Only lines with the word "specific" belong in the answer; copy them from the records below.
** Data provided follows **
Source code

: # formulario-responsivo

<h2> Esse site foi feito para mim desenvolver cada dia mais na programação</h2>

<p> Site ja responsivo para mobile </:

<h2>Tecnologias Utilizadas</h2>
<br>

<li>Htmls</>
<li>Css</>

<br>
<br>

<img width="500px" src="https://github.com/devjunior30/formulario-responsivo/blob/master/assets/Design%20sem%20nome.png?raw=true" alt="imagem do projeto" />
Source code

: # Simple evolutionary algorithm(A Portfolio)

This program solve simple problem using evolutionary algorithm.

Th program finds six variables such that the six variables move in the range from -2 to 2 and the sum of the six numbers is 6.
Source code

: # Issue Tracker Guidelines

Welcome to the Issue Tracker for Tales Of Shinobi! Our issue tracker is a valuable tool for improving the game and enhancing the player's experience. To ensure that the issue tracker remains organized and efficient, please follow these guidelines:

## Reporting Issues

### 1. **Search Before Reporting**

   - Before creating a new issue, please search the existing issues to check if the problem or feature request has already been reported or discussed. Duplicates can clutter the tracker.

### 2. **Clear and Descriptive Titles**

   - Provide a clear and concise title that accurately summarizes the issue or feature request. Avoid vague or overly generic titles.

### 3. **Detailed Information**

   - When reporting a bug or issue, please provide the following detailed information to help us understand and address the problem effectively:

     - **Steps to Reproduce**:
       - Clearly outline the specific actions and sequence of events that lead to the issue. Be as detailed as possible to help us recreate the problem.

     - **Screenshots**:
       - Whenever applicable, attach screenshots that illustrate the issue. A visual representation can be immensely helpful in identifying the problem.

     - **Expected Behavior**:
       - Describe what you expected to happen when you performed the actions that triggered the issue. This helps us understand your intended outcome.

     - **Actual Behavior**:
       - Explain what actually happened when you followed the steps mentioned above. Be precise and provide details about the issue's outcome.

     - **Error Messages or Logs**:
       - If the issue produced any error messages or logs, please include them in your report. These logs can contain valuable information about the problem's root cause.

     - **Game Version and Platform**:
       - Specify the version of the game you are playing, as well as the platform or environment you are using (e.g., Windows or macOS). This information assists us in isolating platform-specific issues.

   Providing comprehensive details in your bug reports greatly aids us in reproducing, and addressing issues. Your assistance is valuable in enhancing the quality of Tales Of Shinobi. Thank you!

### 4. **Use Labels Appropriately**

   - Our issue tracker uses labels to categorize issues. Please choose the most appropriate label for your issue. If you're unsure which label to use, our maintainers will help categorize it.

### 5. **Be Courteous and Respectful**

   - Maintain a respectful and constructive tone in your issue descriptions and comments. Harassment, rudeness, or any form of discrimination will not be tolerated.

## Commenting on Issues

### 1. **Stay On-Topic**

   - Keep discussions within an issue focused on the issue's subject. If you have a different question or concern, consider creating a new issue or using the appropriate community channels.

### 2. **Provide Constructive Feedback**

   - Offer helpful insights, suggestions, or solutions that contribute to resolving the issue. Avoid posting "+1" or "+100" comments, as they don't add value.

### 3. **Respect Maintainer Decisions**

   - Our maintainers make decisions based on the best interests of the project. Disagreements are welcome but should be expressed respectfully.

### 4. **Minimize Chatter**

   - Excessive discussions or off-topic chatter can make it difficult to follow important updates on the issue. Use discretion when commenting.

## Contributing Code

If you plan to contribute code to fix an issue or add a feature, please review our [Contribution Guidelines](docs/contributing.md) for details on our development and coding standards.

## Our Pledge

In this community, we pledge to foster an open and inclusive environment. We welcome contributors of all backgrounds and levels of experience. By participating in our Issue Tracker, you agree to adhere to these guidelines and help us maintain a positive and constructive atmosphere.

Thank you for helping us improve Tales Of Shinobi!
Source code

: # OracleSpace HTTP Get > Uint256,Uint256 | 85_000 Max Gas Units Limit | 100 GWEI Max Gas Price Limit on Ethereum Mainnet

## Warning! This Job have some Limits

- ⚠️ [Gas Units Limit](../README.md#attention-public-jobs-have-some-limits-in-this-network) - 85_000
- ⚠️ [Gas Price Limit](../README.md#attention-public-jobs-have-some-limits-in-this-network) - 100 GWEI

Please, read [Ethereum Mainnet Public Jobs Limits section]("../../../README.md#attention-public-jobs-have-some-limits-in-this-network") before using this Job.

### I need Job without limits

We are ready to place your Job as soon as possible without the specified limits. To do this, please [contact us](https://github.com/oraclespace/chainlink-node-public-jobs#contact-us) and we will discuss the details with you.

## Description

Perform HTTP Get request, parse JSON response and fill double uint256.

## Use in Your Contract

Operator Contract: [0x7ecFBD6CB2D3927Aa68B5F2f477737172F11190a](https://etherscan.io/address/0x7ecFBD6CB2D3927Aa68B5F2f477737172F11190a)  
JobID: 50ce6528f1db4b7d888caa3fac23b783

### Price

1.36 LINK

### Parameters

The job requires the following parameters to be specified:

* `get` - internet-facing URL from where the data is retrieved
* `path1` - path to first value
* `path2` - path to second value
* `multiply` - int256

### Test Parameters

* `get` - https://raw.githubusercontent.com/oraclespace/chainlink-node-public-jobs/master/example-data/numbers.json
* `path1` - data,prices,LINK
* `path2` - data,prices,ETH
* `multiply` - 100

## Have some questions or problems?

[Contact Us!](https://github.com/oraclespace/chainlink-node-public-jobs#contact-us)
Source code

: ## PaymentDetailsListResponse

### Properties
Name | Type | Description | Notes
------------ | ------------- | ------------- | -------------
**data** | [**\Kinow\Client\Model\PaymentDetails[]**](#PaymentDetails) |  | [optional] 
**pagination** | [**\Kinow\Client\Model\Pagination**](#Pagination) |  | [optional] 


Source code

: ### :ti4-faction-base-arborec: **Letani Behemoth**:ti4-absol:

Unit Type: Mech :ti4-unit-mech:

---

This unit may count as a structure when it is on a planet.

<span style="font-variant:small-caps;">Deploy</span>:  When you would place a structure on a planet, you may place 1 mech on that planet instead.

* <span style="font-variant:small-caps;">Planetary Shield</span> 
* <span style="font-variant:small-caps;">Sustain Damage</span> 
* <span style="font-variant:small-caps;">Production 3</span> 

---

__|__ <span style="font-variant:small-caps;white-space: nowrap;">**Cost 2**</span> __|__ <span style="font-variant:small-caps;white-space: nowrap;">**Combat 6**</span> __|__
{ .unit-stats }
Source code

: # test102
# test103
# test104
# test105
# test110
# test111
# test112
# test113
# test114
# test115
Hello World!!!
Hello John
** End of Data provided **
**Written response**
       - Clearly outline the specific actions and sequence of events that lead to the issue. Be as detailed as possible to help us recreate the problem.
       - Specify the version of the game you are playing, as well as the platform or environment you are using (e.g., Windows or macOS). This information assists us in isolating platform-specific issues.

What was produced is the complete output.